Theodore Burr built a bridge across the Hudson River in Waterford, New York in 1804. There, he used a combination truss and segmented arch that became the basis of his 1817 patent. The patented truss consisted of parallel chords tied together by vertical posts and stiffened by crossed braces. Each timber-arch segment, lap-jointed on both ends, is fitted into the next on both sides of the posts and braces. The segments are "through-bolted" to the vertical posts, sandwiching the truss. The ends of the arches are received by the abutments below the bed timbers.

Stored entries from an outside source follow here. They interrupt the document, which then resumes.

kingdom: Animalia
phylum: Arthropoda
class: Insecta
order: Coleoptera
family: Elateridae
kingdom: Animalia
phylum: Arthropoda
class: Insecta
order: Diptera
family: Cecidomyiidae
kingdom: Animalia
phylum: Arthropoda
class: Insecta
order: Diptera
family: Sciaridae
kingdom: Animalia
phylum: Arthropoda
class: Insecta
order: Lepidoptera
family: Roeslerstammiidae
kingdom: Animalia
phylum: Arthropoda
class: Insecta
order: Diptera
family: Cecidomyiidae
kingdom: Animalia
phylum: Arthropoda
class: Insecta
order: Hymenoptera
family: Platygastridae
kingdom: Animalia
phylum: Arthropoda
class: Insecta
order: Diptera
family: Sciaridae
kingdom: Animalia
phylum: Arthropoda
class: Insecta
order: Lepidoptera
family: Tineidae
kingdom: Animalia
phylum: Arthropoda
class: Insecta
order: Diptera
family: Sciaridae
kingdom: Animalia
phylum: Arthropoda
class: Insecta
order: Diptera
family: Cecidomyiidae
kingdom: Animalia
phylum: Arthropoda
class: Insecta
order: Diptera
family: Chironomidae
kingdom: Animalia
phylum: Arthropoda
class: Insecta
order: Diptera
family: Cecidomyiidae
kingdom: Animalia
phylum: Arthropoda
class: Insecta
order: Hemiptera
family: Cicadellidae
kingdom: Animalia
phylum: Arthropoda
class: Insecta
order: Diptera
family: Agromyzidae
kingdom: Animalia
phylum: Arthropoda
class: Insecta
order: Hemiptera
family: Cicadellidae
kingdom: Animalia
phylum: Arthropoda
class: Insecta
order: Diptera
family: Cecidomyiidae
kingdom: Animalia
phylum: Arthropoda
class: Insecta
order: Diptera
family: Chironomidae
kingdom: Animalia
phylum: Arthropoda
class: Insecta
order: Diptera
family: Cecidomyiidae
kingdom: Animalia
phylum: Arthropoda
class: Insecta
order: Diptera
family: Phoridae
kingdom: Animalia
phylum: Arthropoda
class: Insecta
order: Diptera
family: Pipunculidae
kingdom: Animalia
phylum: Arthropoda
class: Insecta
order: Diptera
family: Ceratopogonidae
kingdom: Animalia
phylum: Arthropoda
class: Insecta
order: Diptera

The Vermont versions, except for the bridge serving the Shelburne Museum, differ from Burr's patent in that the ends of the arch are supported by the ends of the lower chords rather that at the faces of the abutments. Also, a multiple-Kingpost truss is used rather than the cross-braced truss.

The Burr truss is not a true arch-bridge in that the parallel-chord truss system and the arch act in concert to support the bridge and its load. The multiple-Kingpost truss serves the purpose of aligning the arch segments while carrying the road-bed. The arch serves to make the whole structure more rigid, and the combination is capable of longer spans than is the multiple-Kingpost truss alone. The Burr-type bridge is best classed as an auxiliary arch system. In a true arch bridge, the roadway is supported only by the arch.

How the Burr truss actually works is "a thorny topic of debate," according to Gilbert Newbury, an engineer with the Vermont Agency of Transportation. Newbury, who is trained in timber engineering, planned the repair of the Burr-arch bridge on Gates Farm in Cambridge. He explains that one school of thought has it that the arches do the work, the other believes it is the parallel chord truss.

Newbury's computer analysis and field observation indicate that it is the truss that carries the majority of the bridge and roadbed weight, with the plank arch acting as a stiffening element for the truss.